Fact Vs. Fiction about Alzheimer’s

 

Alzheimer’s disease is a disorder of the brain in which the person’s ability to reason, to learn, and to remember things is gradually destroyed as the disease progresses. Eventually, the patient loses the ability to communicate or even to carry out tasks of daily living. Patients of this degenerative disease also undergo personality changes, such as fearfulness, suspiciousness, confusion, and dependency. Apart from this, this debilitating disease is also shrouded in myths and baseless allegations, all of which need to be cleared up.

Fact and fiction about Alzheimer’s disease

Fiction—If you experience memory loss, then you have Alzheimer’s.

Fact—Memory loss is experienced by almost all of us at some point, whether we are old or young. Forgetting keys or glasses is not Alzheimer’s. It is a cause for concern when the functioning of daily living activities and the ability to communicate are affected due to memory loss. Also, when the ability of reasoning and judgment are impaired, a doctor must be consulted.

Fiction—Alzheimer’s occurs only in the elderly.

Fact—Early onset Alzheimer’s can affect people in their 30s, 40s, or 50s too, and is usually due to genes passed on from one generation to another.

Fiction—Alzheimer’s disease is not fatal.

Fact—Alzheimer’s disease per se is not fatal, but statistics reveal that in the US it is the sixth leading cause of death. People suffering from the disease do live for 8-10 years post diagnosis or more. But there are no survivors. The symptoms and associated dementia can lead to death. For instance, in advanced stages sufferers can forget to chew and swallow their food, thus resulting in choking. Or they can forget to drink fluids and die of dehydration. Or due to loss of memory, they can wander off and become victims of accidents.

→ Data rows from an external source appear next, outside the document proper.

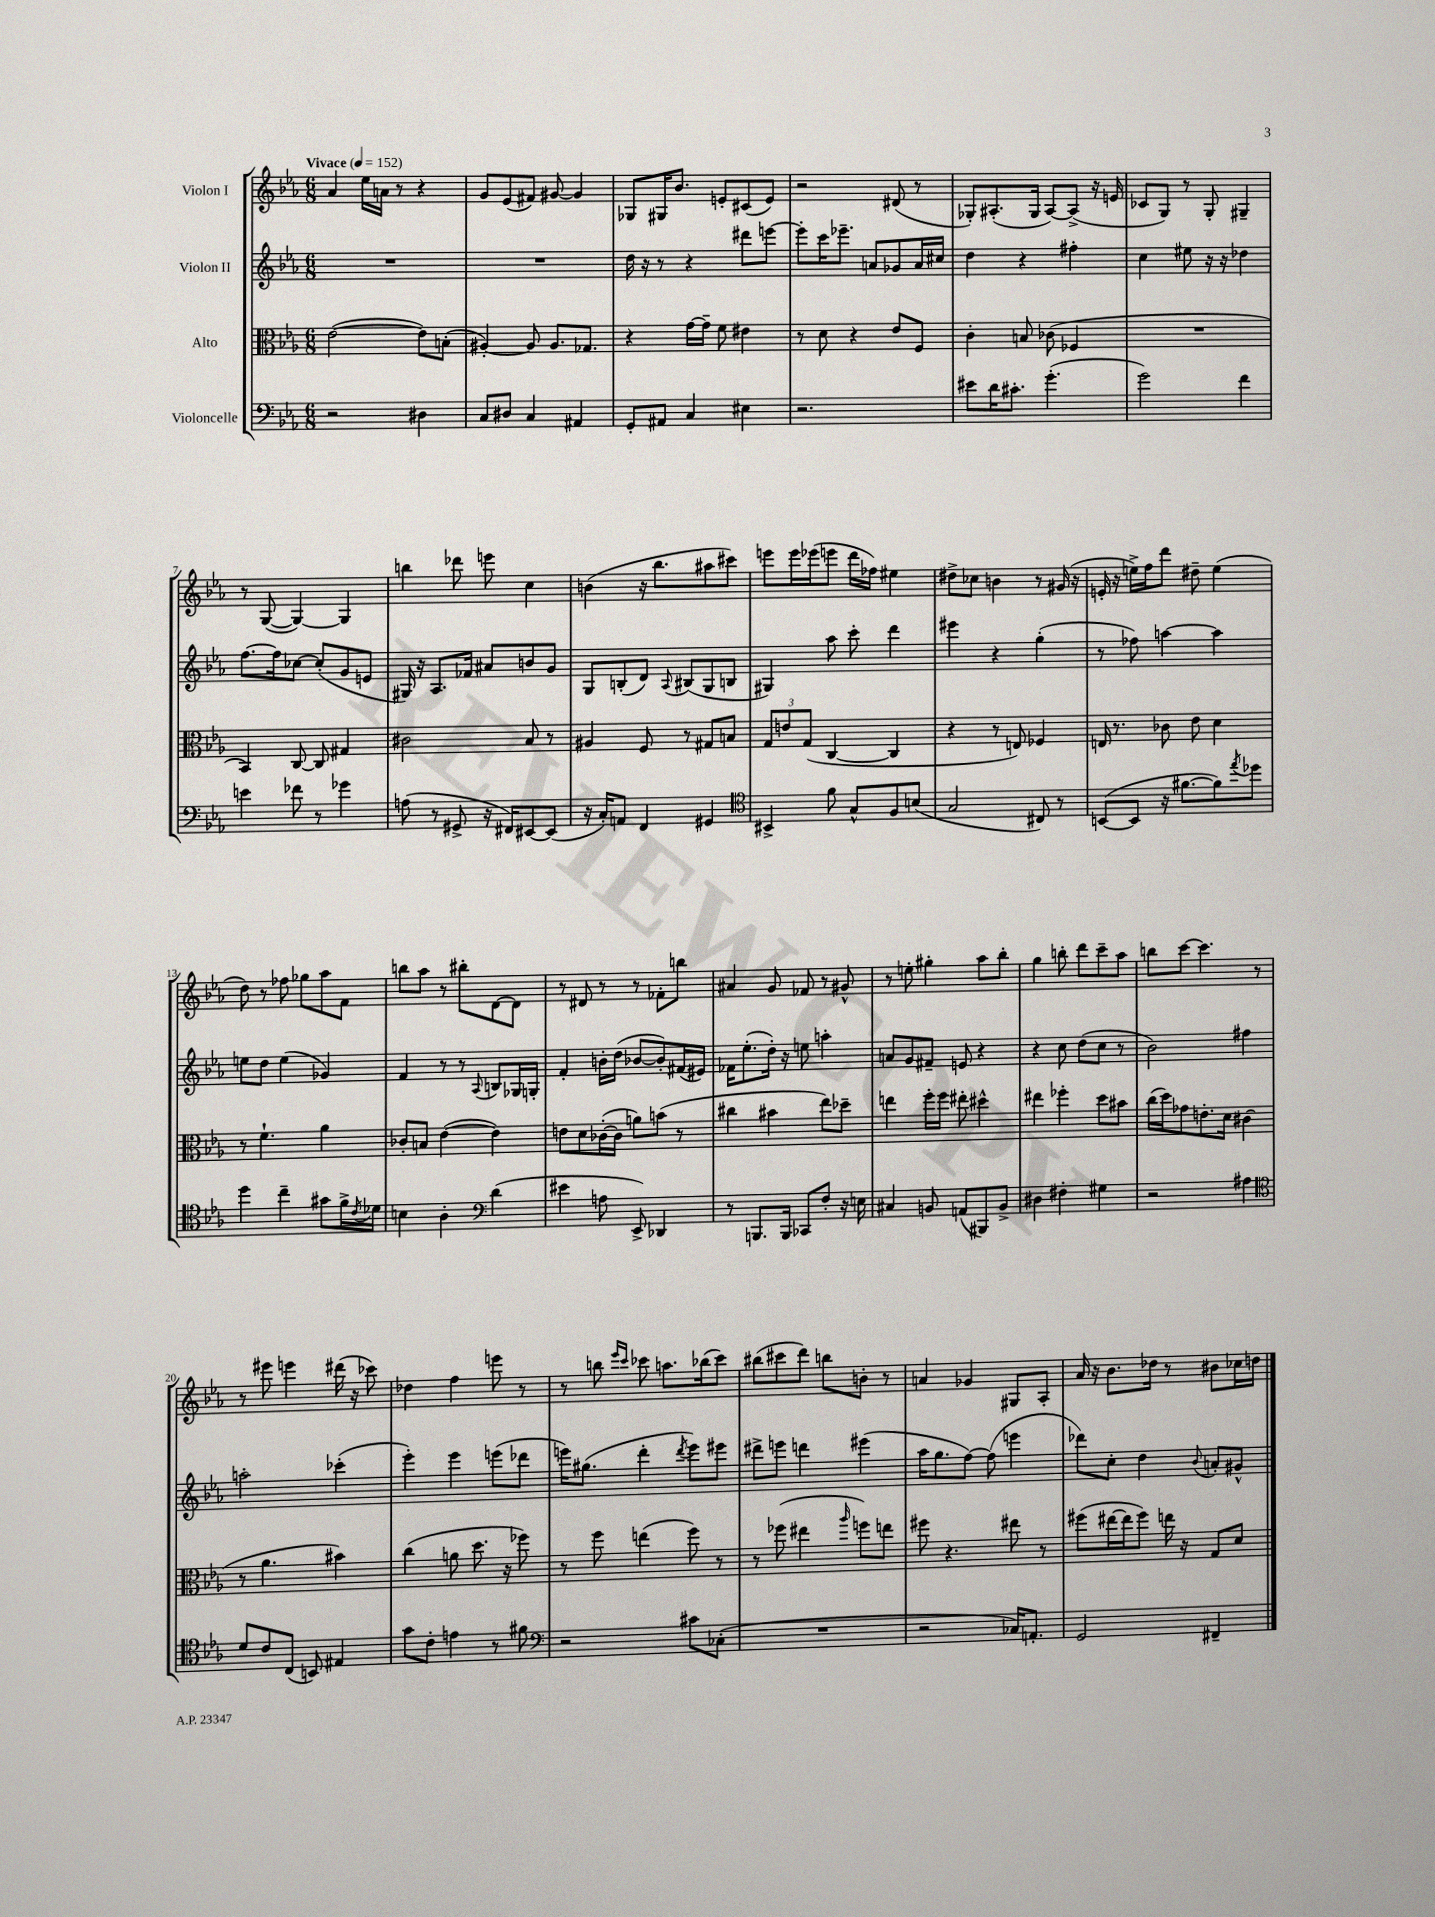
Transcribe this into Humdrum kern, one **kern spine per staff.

**kern	**kern	**kern	**kern
*part4	*part3	*part2	*part1
*staff4	*staff3	*staff2	*staff1
*I"Violoncelle	*I"Alto	*I"Violon II	*I"Violon I
*clefF4	*clefC3	*clefG2	*clefG2
*k[b-e-a-]	*k[b-e-a-]	*k[b-e-a-]	*k[b-e-a-]
*M6/8	*M6/8	*M6/8	*M6/8
*MM152	*MM152	*MM152	*MM152
=1	=1	=1	=1
!	!	!	!LO:TX:a:B:t=Vivace
2r	([2e-\	2.r	4a-/
.	.	.	16ee-\LL
.	.	.	16an\JJ
.	.	.	8r
4D#X\	8e-\L])	.	4r
.	(8Bn'\J	.	.
=2	=2	=2	=2
8C/L	[4A#X'/)	2.r	8g/L
8D#X/J	.	.	(8e-/
4C/	8A#/]	.	8f#X/J)
.	8.A#/L	.	[8g#X/
4AA#X/	.	.	4g#/]
.	8.G-X/J	.	.
=3	=3	=3	=3
8GG'/L	4r	16dd\	8G-X/L
.	.	16r	.
8AA#X/J	.	8r	16G#X/K
.	.	.	8.b-/J
4C/	[16g\LL	4r	.
.	16g~\JJ]	.	.
.	8f\	.	8en'/L
4E#X\	4e#X\	8ddd#X\L	(8c#X/
.	.	[8eeen\J	8e/J)
=4	=4	=4	=4
2.r	8r	8eee'\L]	2r
.	8d\	16ccc\K	.
.	.	8.eee-X~\J	.
.	4r	.	.
.	.	8an/L	.
.	8e-/L	8g-X/	(8d#X/
.	8F/J	16a/L	8r
.	.	16cc#X/JJ	.
=5	=5	=5	=5
8e#X\L	4c'\	4dd\	8G-X'/L)
16d\K	.	.	(8.A#X'/
8.c#X'\J	.	.	.
.	8Bn/	4r	.
.	.	.	16G-/Jk
(4.g'\	(8c-X\	.	[8A#/L)
.	4F-X/	4ff#X'\	(8A#^/J]
.	.	.	16r
.	.	.	16en/
=6	=6	=6	=6
2g\)	2.r	4cc\	8c-X/L
.	.	.	8G/J)
.	.	8ee#X\	8r
.	.	16r	8G'/
.	.	16r	.
4f\	.	4dd-X\	4G#X~/
!!LO:LB:g=z
=7	=7	=7	=7
4en\	4BB-/)	[8.ff\L	8r
.	.	.	([8G/
.	.	16ff\k]	.
8f-X\	[8C/	[8cc-X\J	4G/_)
8r	8C/]	(8cc-'/L]	.
4g-X\	4G#X/	8g/	4G/]
.	.	8en/J	.
=8	=8	=8	=8
(8An\	2c#X\	16G#X/)	4bbn\
.	.	16r	.
8r	.	8.A-/L	.
8GG#X^/	.	.	8ddd-X\
.	.	16f-X/Jk	.
16r	.	8a#X/L	8eeen\
16FF#X/KL)	.	.	.
[8EE#X/	8B-/	8bn/	4cc\
(8EE#/J]	8r	8g/J	.
=9	=9	=9	=9
16r	4A#X/	8G/L	(4bn\
16C'/KL)	.	.	.
8AAn/J	.	(8Bn'/	.
4FF/	8F/	8d/J)	16r
.	.	.	8.bb-\L
.	.	8qqA-/	.
.	8r	(8B#X/L	.
4GG#X/	8G#X/L	8G/	8aa#X\
.	8Bn/J	8Bn/J	8ccc#X\J)
=10	=10	=10	=10
*clefC4	*	*	*
4BB#X^/	12G/L	4G#X/)	8eeen\L
.	12en/	.	.
.	.	.	16eee\L
.	(12G/J	.	.
.	.	.	(16eee-X\J
8f\	[4C/	8aa-\	8eeen\J
8G^^/L	.	8ccc'\	16ddd\LL
.	.	.	16ff-X\JJ)
8F/	4C/]	4ddd\	4ee#X\
(8Bn/J	.	.	.
=11	=11	=11	=11
2G/	4r	4eee#X\	8dd#X^\L
.	.	.	8cc-X\J
.	8r	4r	4bn\
.	8En/)	.	.
8C#X/)	4F-X/	(4gg'\	8r
8r	.	.	(16g#X/
.	.	.	16r
=12	=12	=12	=12
([8BBn/L	16En/	8r	16en'/
.	8.r	.	16r
8BB/J]	.	8ff-X\)	16een^\LL)
.	.	.	16ff\J
16r	8c-X\	[4aan\	8ddd\J
[8.f#X\L	.	.	.
.	8e-\	.	8dd#X~\
8f#\])	4d\	4aa\]	(4ee\
8qee-/	.	.	.
8dd-X\J	.	.	.
!!LO:LB:g=z
=13	=13	=13	=13
4dd\	8r	8een\L	8dd\)
.	4.f`\	8dd\J	8r
4cc~\	.	(4ee\	8ff-X\
.	.	.	8gg-X\L
8g#X\L	4a-\	4g-X/)	8aa-\
16f^\L	.	.	8f\J
8qc/	.	.	.
16d-X\JJ	.	.	.
=14	=14	=14	=14
4Bn\	8c-X'/L	4f/	8bbn\L
.	8Bn/J	.	8aa-\J
4A-'\	([4e-\	8r	8r
.	.	8r	8bb#X'\L
*clefF4	*	*	*
.	.	8qqA-/	.
(4d\	4e-\])	8Bn/L	[8d\
.	.	16G-X/L	8d\J]
.	.	16Gn'/JJ	.
=15	=15	=15	=15
4e#X\	8en\L	4f'/	8r
.	8d\	.	8d#X/
8An\	([16c-X'\L	16bn'\LL	8r
.	16c-\JJ]	(16dd\JJ	.
8EE-^/)	8an\L)	[8b-X/L	8r
4DD-X/	(8bn\J	8b-'/])	8f-X'\L
.	8r	(16f#X/L	8bbn\J
.	.	16e#X/JJ)	.
=16	=16	=16	=16
8r	4cc#X\	16f-X\KL	4a#X/
.	.	(8.ee-'\	.
8.BBBn/L	.	.	.
.	4b#X\	16dd'\Jk)	8g/
16BBB/Jk	.	16r	.
8CC-X/L	.	8een\	8f-X/
8F'/J	8ee-\L)	4aan'\	8r
16r	8dd-X~\J	.	8g#X^^/
16En\	.	.	.
=17	=17	=17	=17
4C#X/	4een\	8an/L	8r
.	.	8g/	8een'\
8BBn/	16ff'\LL	8f#X~/J	4gg#X'\
.	16ff\JJ	.	.
(8AAn/L	8ee#X'\	8en/	.
8BBB#X/)	4dd#X^^\	4r	8aa-\L
8BB^/J	.	.	8bb-'\J
=18	=18	=18	=18
4D#X\	4ee#X\	4r	4gg\
4F#X'\	4ff-X'\	8cc\	8bbn'\
.	.	(8dd\L	8ddd\L
4G#X\	8dd\L	8cc\J	8ccc~\
.	8b#X\J	8r	8aa-\J
=19	=19	=19	=19
2r	(16cc\LL	2b-\)	8bbn\L
.	16dd\J)	.	.
.	8g-X\	.	[8ccc\J
.	8.en'\	.	4.ccc\]
.	16d\Jk	.	.
4A#X\	(4c#X\	4ff#X\	.
.	.	.	8r
!!LO:LB:g=z
=20	=20	=20	=20
*clefC4	*	*	*
8d/L	8r	2aan'\	8r
8c/	4.a-\	.	8eee#X\
(8C/J	.	.	4eeen\
8BBn/)	.	.	.
4E#X/	4b#X\)	(4ccc-X'\	(16ddd#X\
.	.	.	16r
.	.	.	8ccc-X\)
=21	=21	=21	=21
8g\L	(4cc\	4eee-'\)	4dd-X\
8c'\J	.	.	.
4en\	8an\	4eee-\	4ff\
.	8.dd\	.	.
8r	.	(8eeen\L	8eeen\
.	16r	.	.
8f#X\	8ff-X\)	8ddd-X\J	8r
=22	=22	=22	=22
*clefF4	*	*	*
2r	8r	16eeen\KL)	8r
.	.	(8.gg#X\J	.
.	8ff\	.	8bbn\
.	.	.	16qqeee-/LL
.	.	.	16qqccc/JJ
.	(4een\	4ddd'\	8ccc-X\
.	.	.	8.aan\L
.	.	8qddd/	.
8c#X\L	8ff\)	8eee\L)	.
.	.	.	(16bb-X\k
(8C-X'\J	8r	8eee#X\J	8ccc-\J)
=23	=23	=23	=23
2.r	8r	8ddd#X^\L	(8bb#X\L
.	(8ff-X\	8eeen\J	8ccc#X\
.	4ee#X\	4dddn\	8ddd\J)
.	.	.	8bbn\L
.	16qqaa-/	.	.
.	8ffn\L)	(4eee#X\	8bn'\J
.	8een\J	.	8r
=24	=24	=24	=24
2r	8ff#X\	16aa-\KL	4an/
.	.	8.gg\	.
.	4.r	.	.
.	.	[8ff\J)	4g-X/
.	.	(8ff\]	.
16C-X/KL)	8ee#X\	4eeen\	8G#X/L
8.AAn'/J	.	.	.
.	8r	.	8A-'/J
=25	=25	=25	=25
2GG/	(8ff#X\L	8ddd-X\L)	16a-/
.	.	.	16r
.	[16ee#X\L	8cc'\J	8.b-\L
.	16ee#\J]	.	.
.	8ff#\J)	4dd\	.
.	.	.	16dd-X\Jk
.	16een\	.	8r
.	16r	.	.
.	.	8qqb-/	.
4FF#X~/	8G/L	8an'/L	8b#X\L
.	8d/J	8g#X^^/J	16cc-X\L
.	.	.	16ddn\JJ
==	==	==	==
*-	*-	*-	*-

Fiction—Alzheimer’s can be completely treated.

Fact—There is currently no treatment to alter the effects of Alzheimer’s or cure the disease altogether. The available treatments or medication is to alleviate the symptoms associated with the disease. The FDA-approved medications for treating symptoms of Alzheimer’s include Razadyne or galantamine, Aricept or donepezil, Namenda or memantine, Cognex or tacrine, and Exelon or rivastigmine. The FDA has not approved any diet, supplement, or health regimen to improve or completely eradicate Alzheimer’s symptoms.

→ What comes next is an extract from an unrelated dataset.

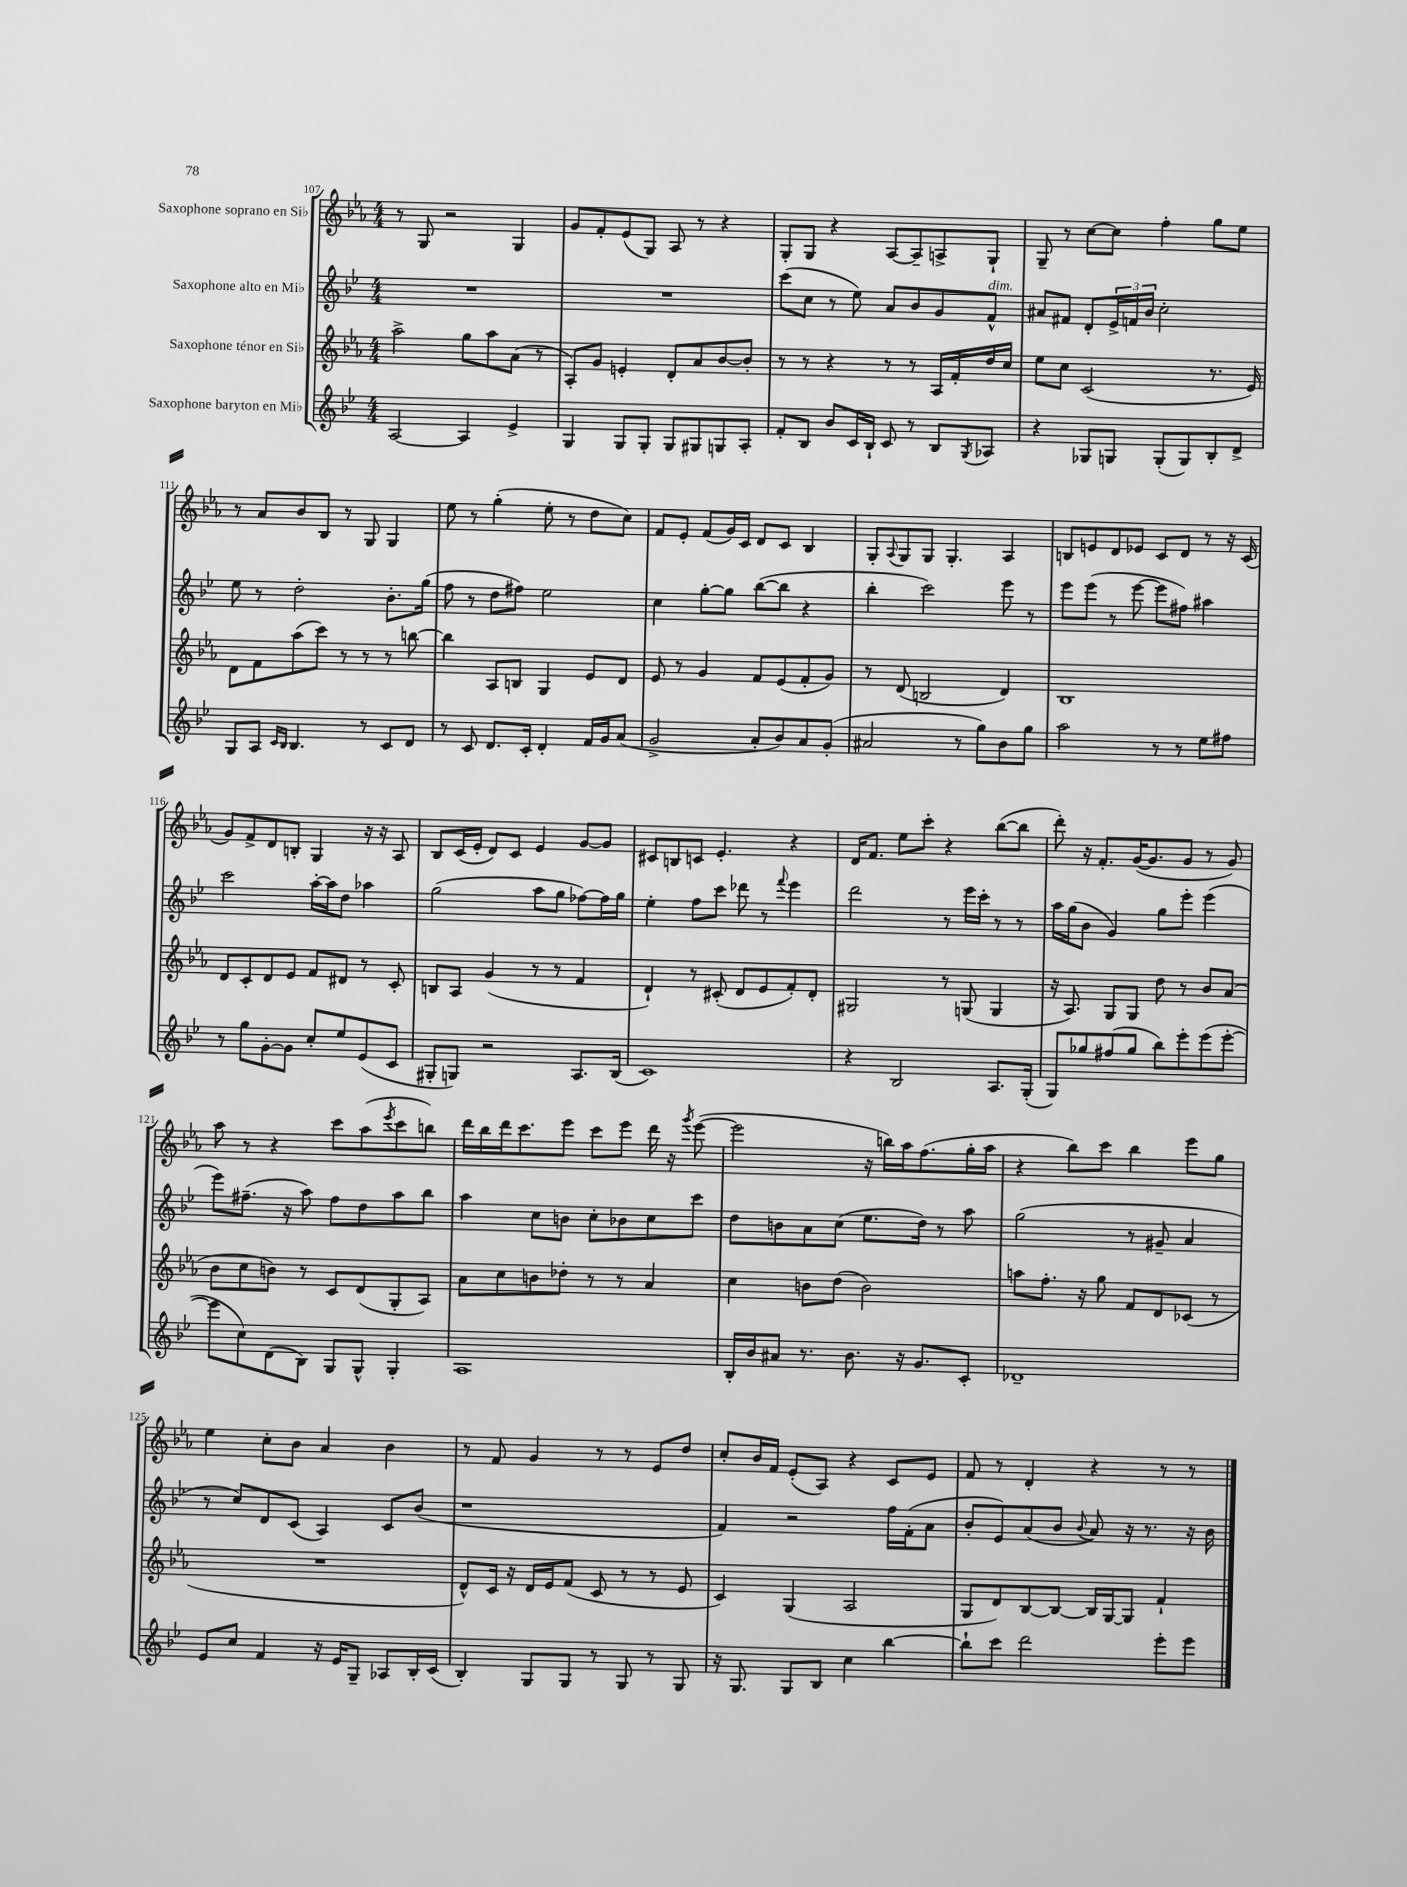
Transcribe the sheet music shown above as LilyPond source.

Fiction—Silver fillings, aluminum, aspartame, and flu shots cause Alzheimer’s disease.

Fact—To date, the cause, prevention, or cure of dementias, such as Alzheimer’s, have not been found even through studies that are scientifically designed. Therefore there is no truth in the myth that aluminum, aspartame, silver filings, or flu shots cause the disease. In fact, flu shots boost the immunity of the body, reducing the chances of contracting diseases in general. Thus, rumors that eating out of aluminum pots and pans and drinking via aluminum cans can cause Alzheimer’s are baseless and without proof.

Tips to preserve cognitive health

Being spiritually and socially active, solving puzzles, and other similar activities that challenge the brain reduce chances of disorders or at least delay them. Trauma to the brain must be avoided too.

Concluding

Feelings of depression and anxiety must be recognized, and facts must be distinguished from fiction for a better understanding of Alzheimer’s.